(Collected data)
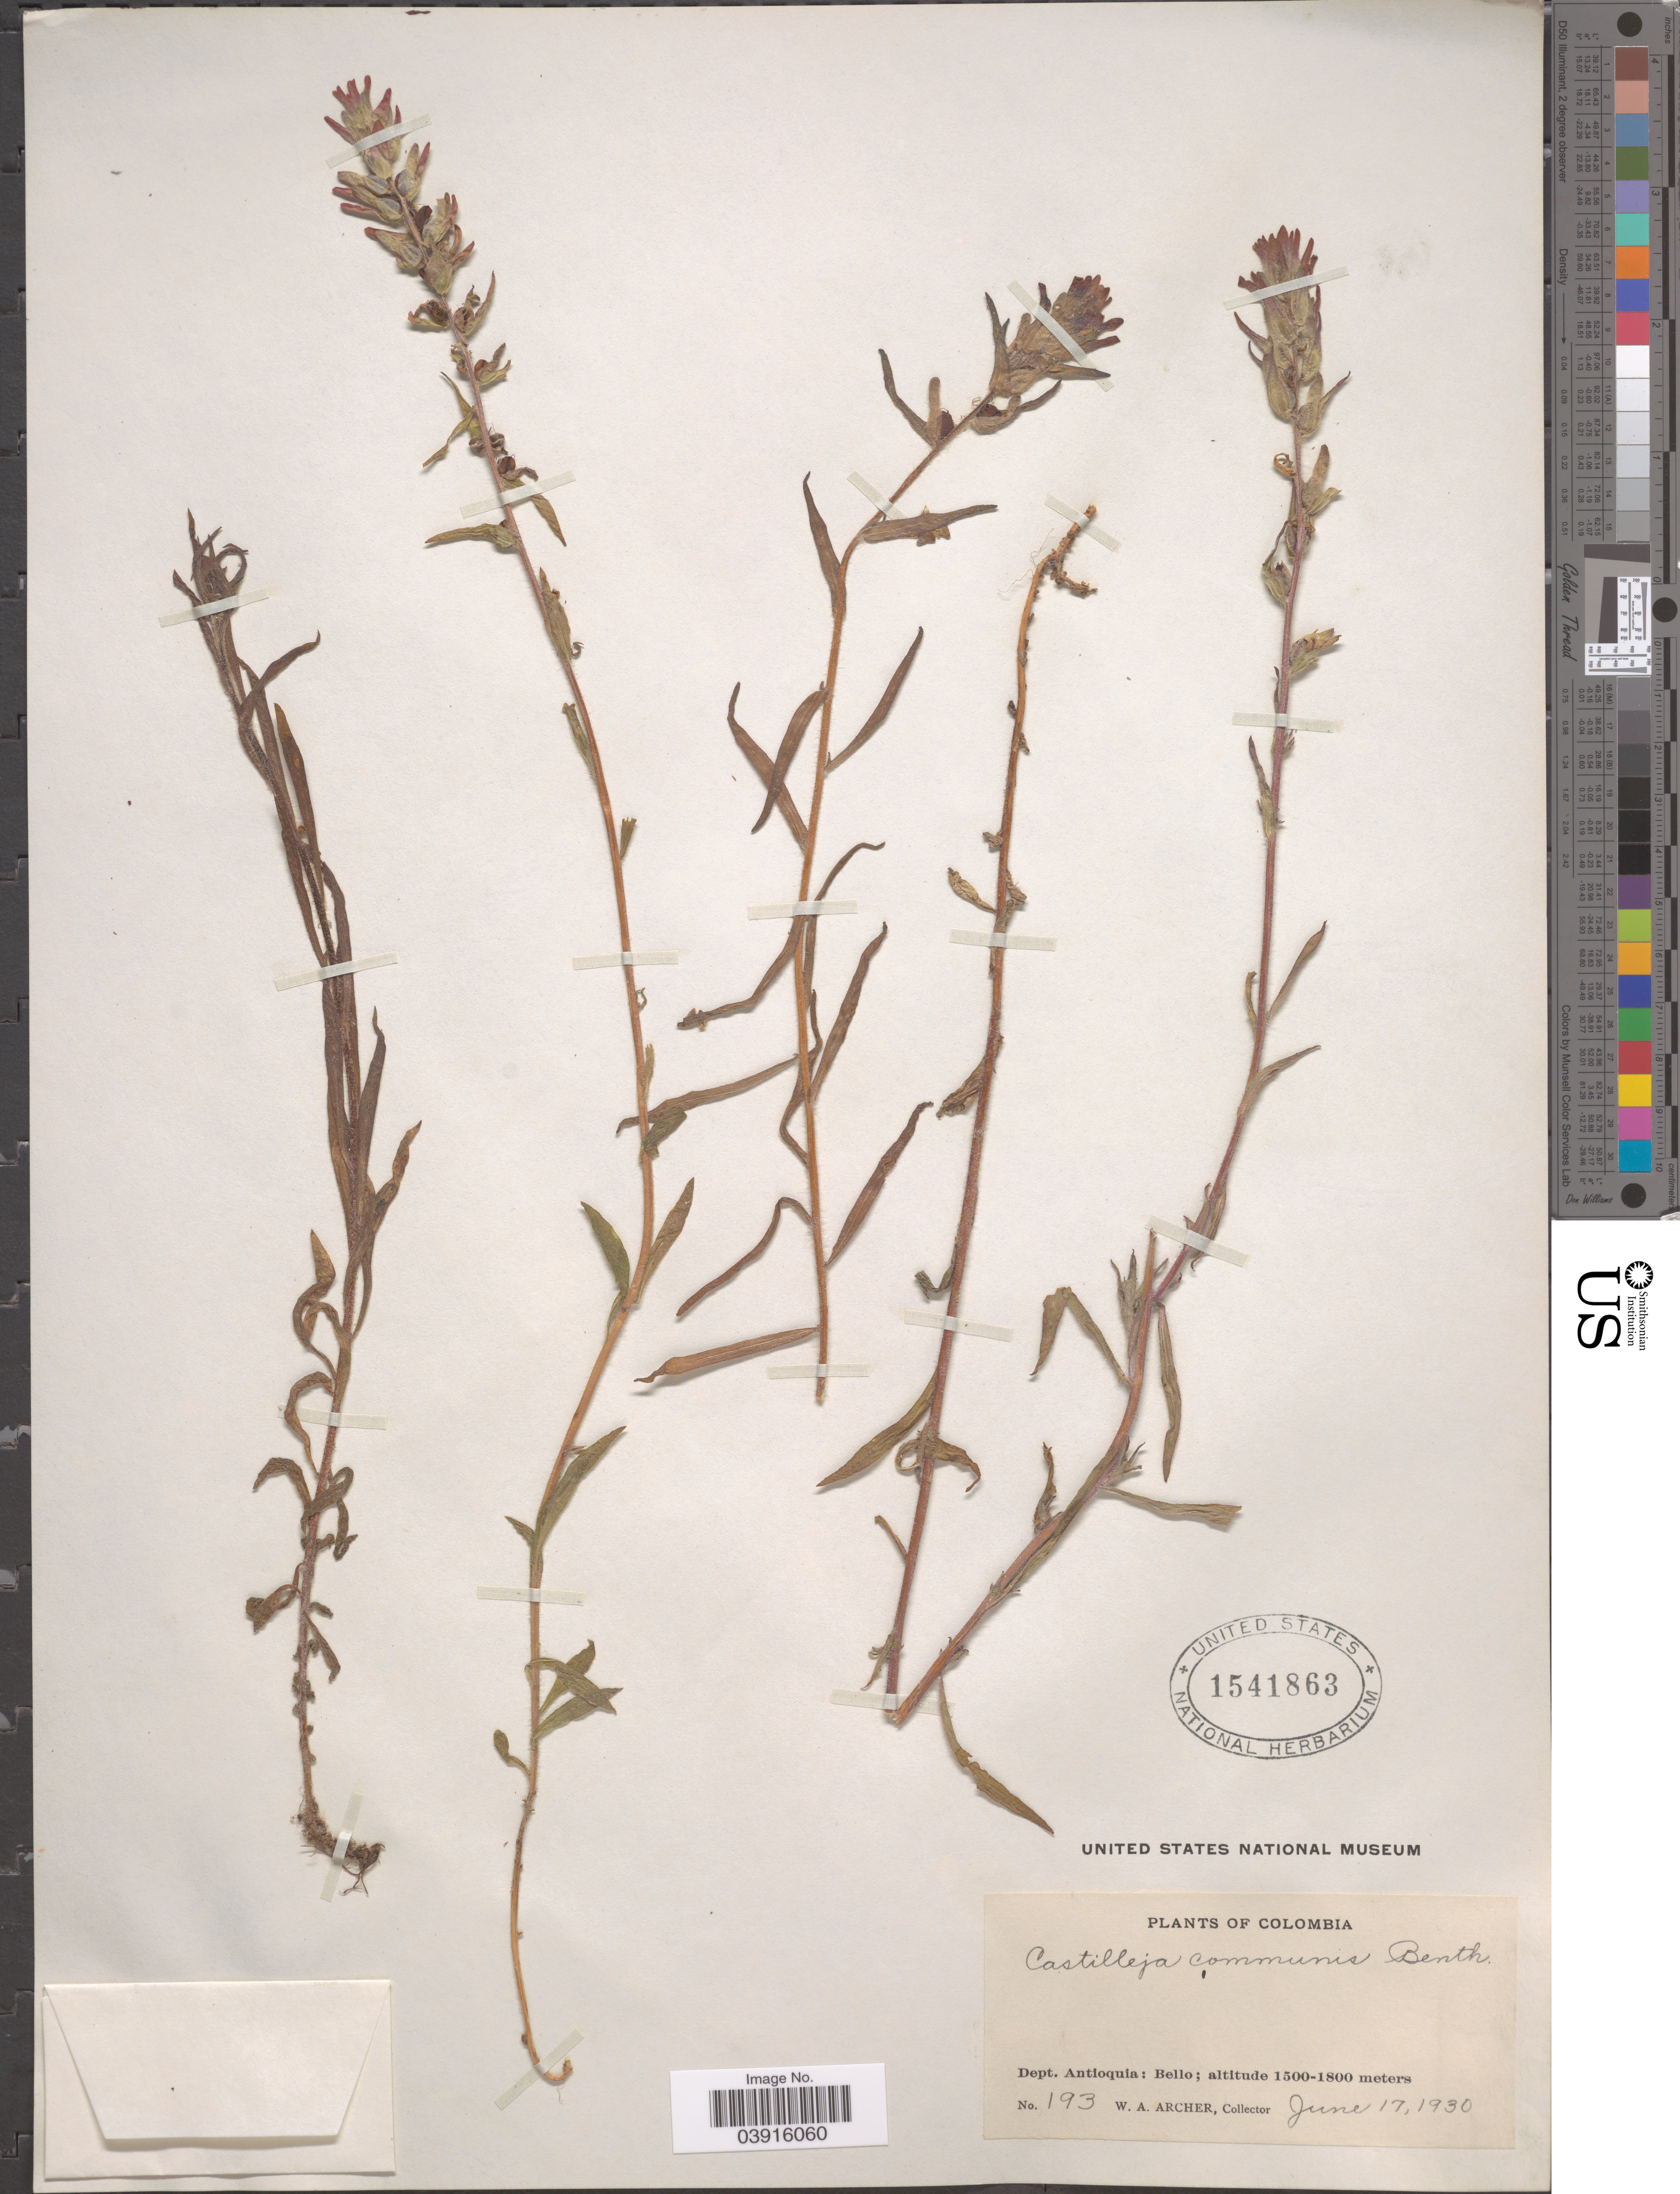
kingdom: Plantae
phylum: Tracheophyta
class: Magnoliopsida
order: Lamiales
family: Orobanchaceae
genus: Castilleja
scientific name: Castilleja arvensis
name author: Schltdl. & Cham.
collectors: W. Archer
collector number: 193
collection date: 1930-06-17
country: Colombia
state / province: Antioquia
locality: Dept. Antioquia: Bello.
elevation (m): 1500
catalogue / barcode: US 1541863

* [Exercise brief] Convert the records starting at the line that contains "phylum: Tracheophyta" and ending at the line that contains "state / province: Antioquia" into a two-column CSV with the headers field and value. Give one row per line, put each entry in its own quoted field, and replace any line breaks with spaces.

* [Exercise output]
field,value
"phylum:","Tracheophyta"
"class:","Magnoliopsida"
"order:","Lamiales"
"family:","Orobanchaceae"
"genus:","Castilleja"
"scientific name:","Castilleja arvensis"
"name author:","Schltdl. & Cham."
"collectors:","W. Archer"
"collector number:","193"
"collection date:","1930-06-17"
"country:","Colombia"
"state / province:","Antioquia"